The option #1, that is interpreting double as boolean, is what I tried and it was slower than I need. I am looking for at least 10x impovemens. I started with the lowest hanging fruits: optimizing the chunk size and increasing the number of instances running on a server which is still underutilized. I am using SciDB_14.12_02_13_2015 (ami-3cace654) AMI in AWS, but instead of m3 as a recommended instance type I am using c3.8xlarge, which is significantly larger. Then I changed config.ini to have 1 coordinator and 31 worker nodes, run scidb.py initall mydb, and scidb_restart.sh. I can see all 32 processes, but during the query execution only a few of them are actually doing something. If you could recommend any document that can help me to tune up the cluster in AWS I would appreciate it.
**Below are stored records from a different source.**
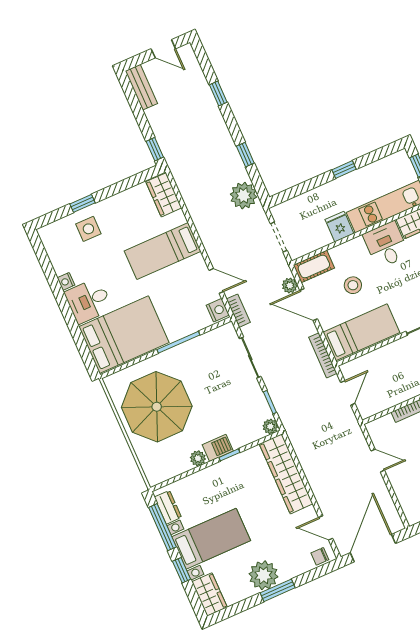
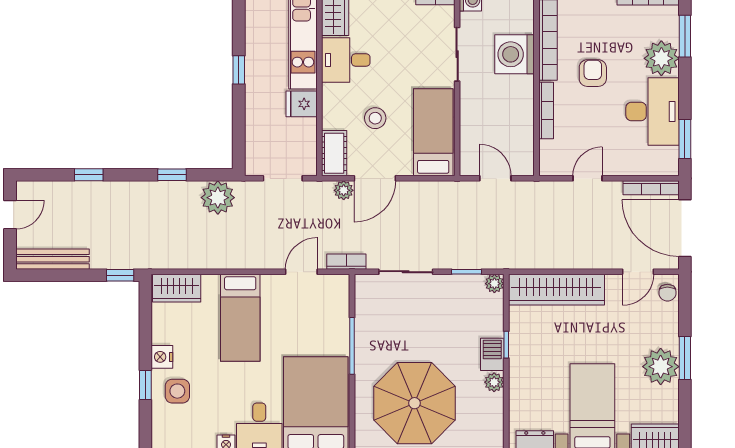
bench: (141, 87) -> (52, 259), width x1.36
nightstand: (218, 310) -> (162, 357), moved, turned -90
bookcase: (323, 355) -> (651, 188), moved

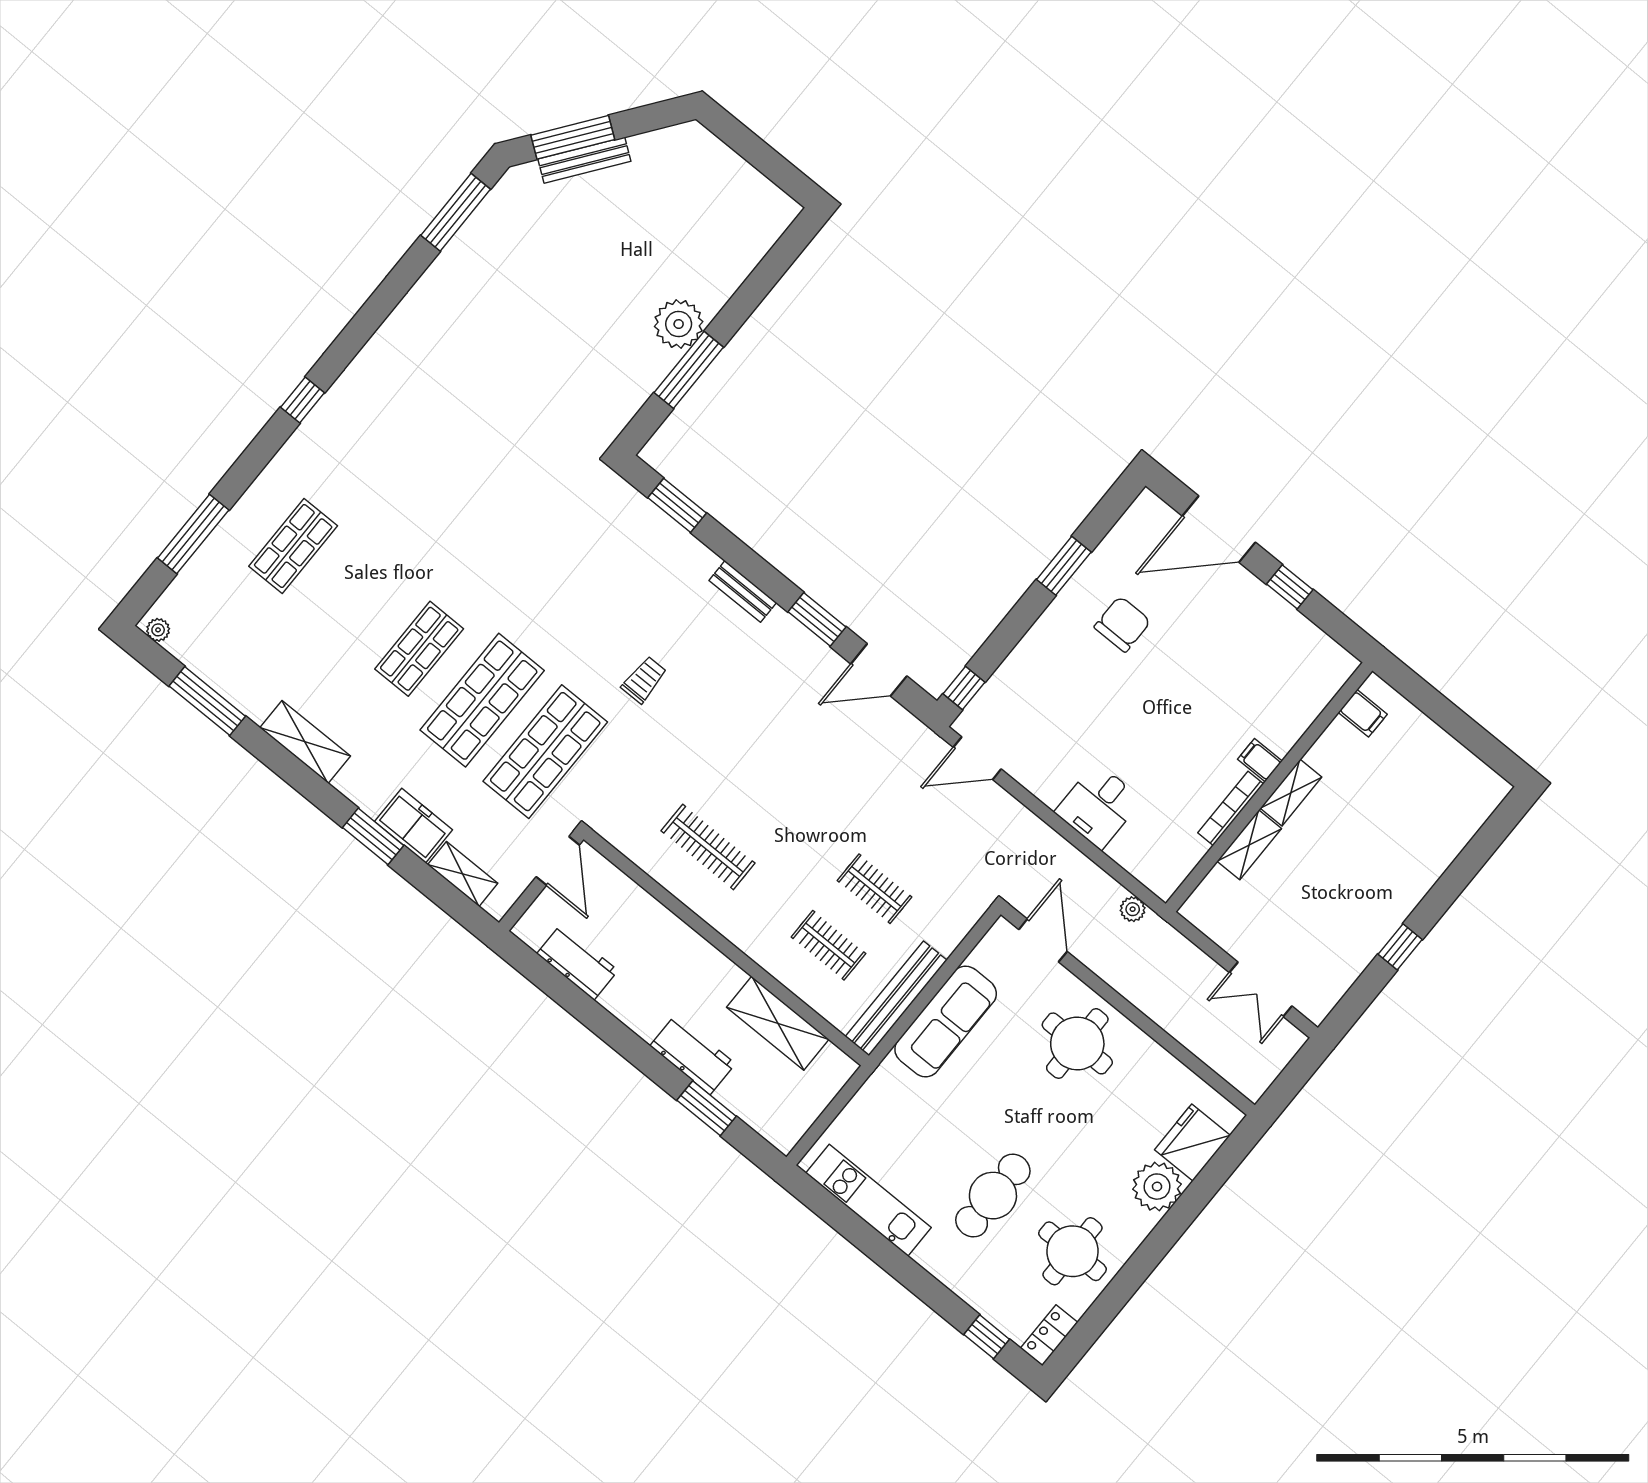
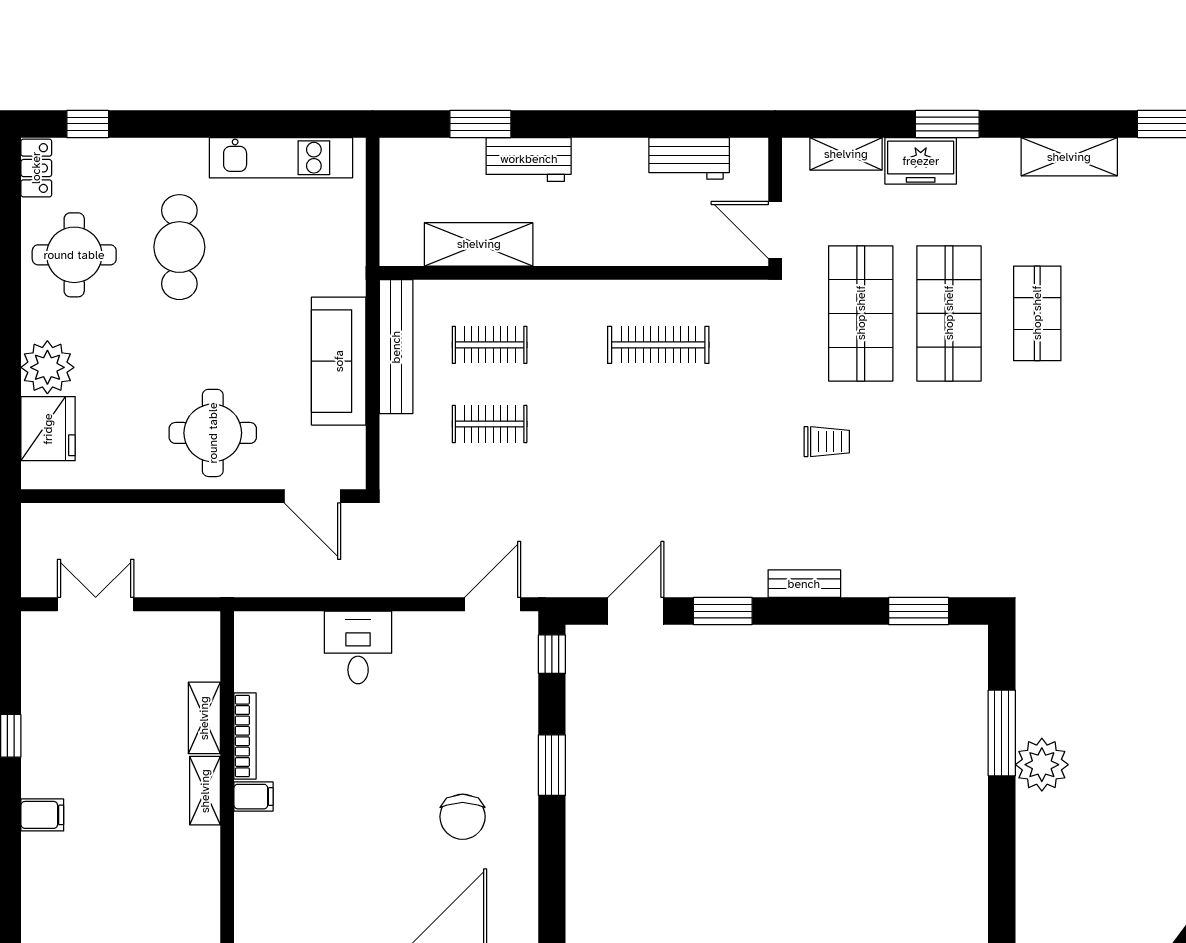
window: (1064, 566) -> (552, 765), moved
trolley: (644, 680) -> (827, 442), turned -90
filing cabinet: (1363, 713) -> (42, 815), moved, turned 180
plant: (1133, 909) -> (258, 584), removed

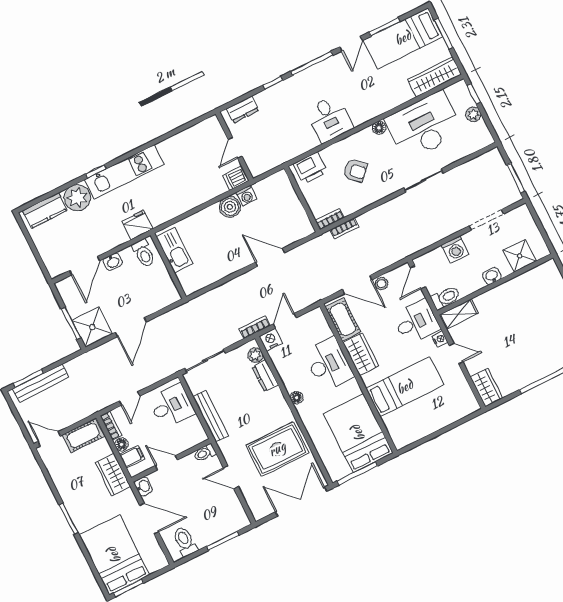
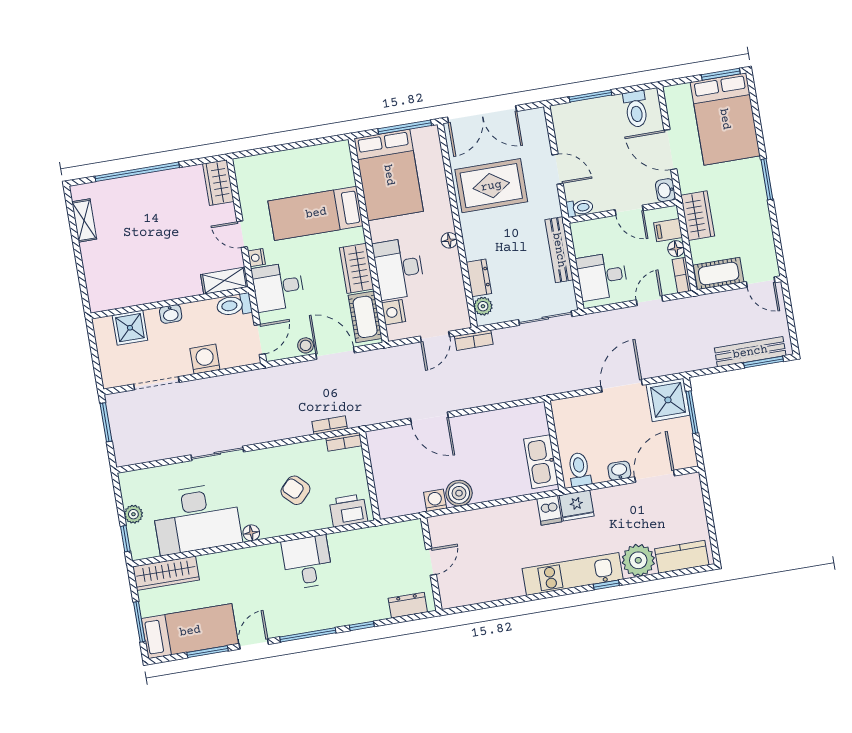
dishwasher: (236, 178) -> (549, 510), moved, turned 90
nightstand: (271, 340) -> (394, 312), moved, turned 90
BTW, the task that I have is to multiply very sparse boolean matrices of a size of a few billions by a few billions, with around 10 billion non-zero elements. Luckily, the task can be partitioned into 5% of the total size partitions. I am hoping to be able to process the 5%, or 500 million of matrix elements, in a SINGLE server, avoiding the slow network traffic. I mean one matrix multiplication to be done in under 15 min.
The option #2, that is using dmetric and defining new semiring traits sounds like what I was looking for. I’ll give it a try after I complete the cluster tuneup. However I have a vague idea how to create plugins in SciDB.